Unmarketed, unheralded, and therefore largely unknown are the Model Standards of Conduct for Mediators, promulgated in 2005 by the ABA Dispute Resolution Section, the AAA and ACR. Even less well-known, one suspects, are the opinions of the Committee on Mediator Ethical Guidance that issue periodically interpreting those Standards. Two recent opinions (available at the same link as the Committee, above) announced on June 22 are worthy of note.
The first addresses the inquiry: “Must a mediator disclose to prospective parties that she has conducted a number of previous mediations for one of the parties (or its attorney)? What needs to be disclosed?”
The opinion determines that a mediator is obligated to conduct a reasonable inquiry to determine whether she has conducted a prior mediation involving a present participant, and disclose the prior mediation and the name of the person(s) for whom the mediator worked in the past. The opinion notes a concern that, where a substantial part of a mediator’s compensation comes from a single source, that relationship would reasonably raise a question of the mediator’s impartiality. This obligation includes disclosing prior work involving an insurance carrier.
If, however, the mediator is asked what happened in the prior mediation, or whether the matter settled — and, by implication, whether the relationship does in fact form a substantial part of the mediator’s compensation — the mediator should refer the inquiry to counsel in the prior mediation. This is because the Standards of Conduct apply to the mediator but not to the parties or counsel. And here is where we come a cropper.
I frequently (well, maybe sometimes) get work because a party or counsel from a previous matter seeks to work with me again. And I have no doubt that the prior party suggested me to the other side and vouched for my bona fides. I nevertheless disclose at the outset that I have previously worked with so-and-so, and no one has ever objected or even expressed surprise to learn it.
But under the Uniform Mediation Act (enacted in my jurisdiction) and the terms of my own engagement agreement — and pursuant to broadly held best practices — no party or counsel may disclose any mediation communications for any purpose (other than narrow exceptions to prevent harm and so forth). And urging them to do what I myself am barred from doing seems like an unacceptable way to maintain professional integrity or process reliability. The proposed solution seems at odds with some fundamental principles.

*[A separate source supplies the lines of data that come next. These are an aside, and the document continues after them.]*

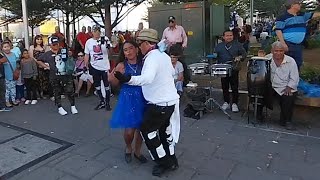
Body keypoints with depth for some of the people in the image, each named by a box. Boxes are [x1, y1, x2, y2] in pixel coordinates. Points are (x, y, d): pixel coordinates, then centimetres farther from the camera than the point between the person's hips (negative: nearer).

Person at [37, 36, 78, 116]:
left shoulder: (63, 51, 5)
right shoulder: (47, 54, 4)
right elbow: (39, 60, 14)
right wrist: (47, 66, 4)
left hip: (66, 75, 0)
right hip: (55, 78, 0)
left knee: (70, 91, -1)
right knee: (57, 93, 9)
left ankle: (73, 106, 13)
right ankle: (60, 108, 21)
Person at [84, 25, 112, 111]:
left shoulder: (105, 39, -5)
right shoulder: (89, 42, 2)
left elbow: (110, 51, -14)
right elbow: (87, 55, 7)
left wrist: (108, 46, -34)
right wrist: (86, 66, 2)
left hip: (105, 66, -3)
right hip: (94, 67, 3)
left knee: (106, 85, 6)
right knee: (97, 85, 13)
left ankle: (107, 102, 20)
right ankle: (102, 101, 29)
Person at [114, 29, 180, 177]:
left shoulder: (152, 58, -21)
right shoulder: (164, 55, 8)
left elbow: (147, 78, -40)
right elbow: (172, 71, 25)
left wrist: (127, 79, -49)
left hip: (159, 104, -9)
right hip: (171, 100, 9)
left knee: (147, 130, 7)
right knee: (165, 130, 23)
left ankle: (163, 162, 17)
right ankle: (171, 161, 36)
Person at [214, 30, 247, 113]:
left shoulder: (237, 44, 4)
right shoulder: (219, 46, 10)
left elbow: (244, 53, 4)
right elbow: (215, 55, 14)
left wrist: (240, 57, -15)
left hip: (234, 69, -2)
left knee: (235, 87, 0)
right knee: (225, 87, 10)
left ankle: (234, 104, 12)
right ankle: (226, 102, 24)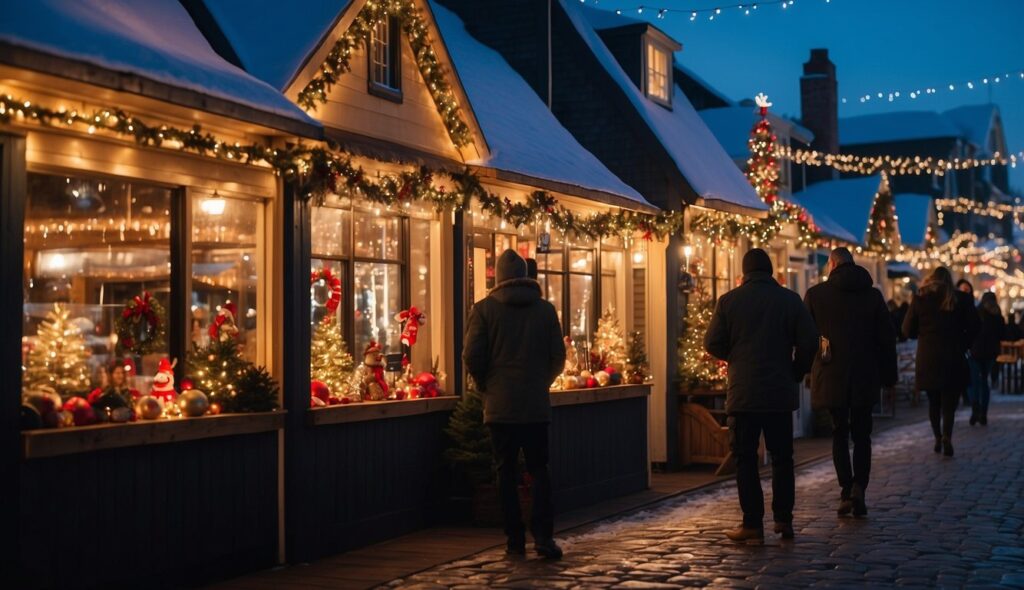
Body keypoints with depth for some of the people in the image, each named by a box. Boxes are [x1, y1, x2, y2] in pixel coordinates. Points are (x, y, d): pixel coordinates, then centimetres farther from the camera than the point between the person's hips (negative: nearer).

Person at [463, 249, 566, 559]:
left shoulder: (485, 308, -3)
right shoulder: (545, 309, 3)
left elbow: (472, 356, -7)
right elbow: (558, 357, 4)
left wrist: (485, 387, 8)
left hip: (500, 405, -1)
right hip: (537, 405, 1)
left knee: (507, 472, 7)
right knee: (539, 470, 8)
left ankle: (515, 540, 8)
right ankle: (543, 536, -3)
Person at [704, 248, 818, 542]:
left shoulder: (729, 301, -3)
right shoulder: (790, 300, 1)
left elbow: (712, 344, -3)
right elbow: (809, 342, -3)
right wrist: (795, 372, 12)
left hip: (742, 393, -1)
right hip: (780, 393, 1)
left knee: (745, 458, 4)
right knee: (782, 457, 12)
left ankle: (752, 524, 3)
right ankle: (783, 519, 10)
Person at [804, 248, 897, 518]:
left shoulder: (815, 294, -3)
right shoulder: (873, 295, 3)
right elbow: (887, 337, 3)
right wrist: (888, 375, 9)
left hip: (831, 376, -1)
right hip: (865, 378, 1)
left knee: (839, 434, 9)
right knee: (862, 435, 11)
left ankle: (846, 492, 1)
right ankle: (858, 488, -5)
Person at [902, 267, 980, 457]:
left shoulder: (920, 298, 2)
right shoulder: (962, 298, 1)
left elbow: (908, 330, 2)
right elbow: (974, 327, -1)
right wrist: (963, 346, 12)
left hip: (928, 358, 1)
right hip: (953, 358, -1)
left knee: (933, 401, 14)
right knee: (949, 402, -1)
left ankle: (938, 439, 16)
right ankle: (947, 437, -19)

The second opinion is noted just for the fun of it. The inquiry was: “Is it appropriate for a mediator to advertise that he mediated ‘the largest settlement in the history of [the] county’?”
The opinion spends a good deal of analysis to conclude that the advertisement violates Standard VII (B), barring solicitations that give an appearance of partiality, as well as Standard V (A), requiring confidentiality of all information obtained in the course of a mediation.
It seems like overkill. Boasting that you got a plaintiff a big settlement will surely drive every defendant away from your door. The ad may or may not be ethical — but it sure is stupid!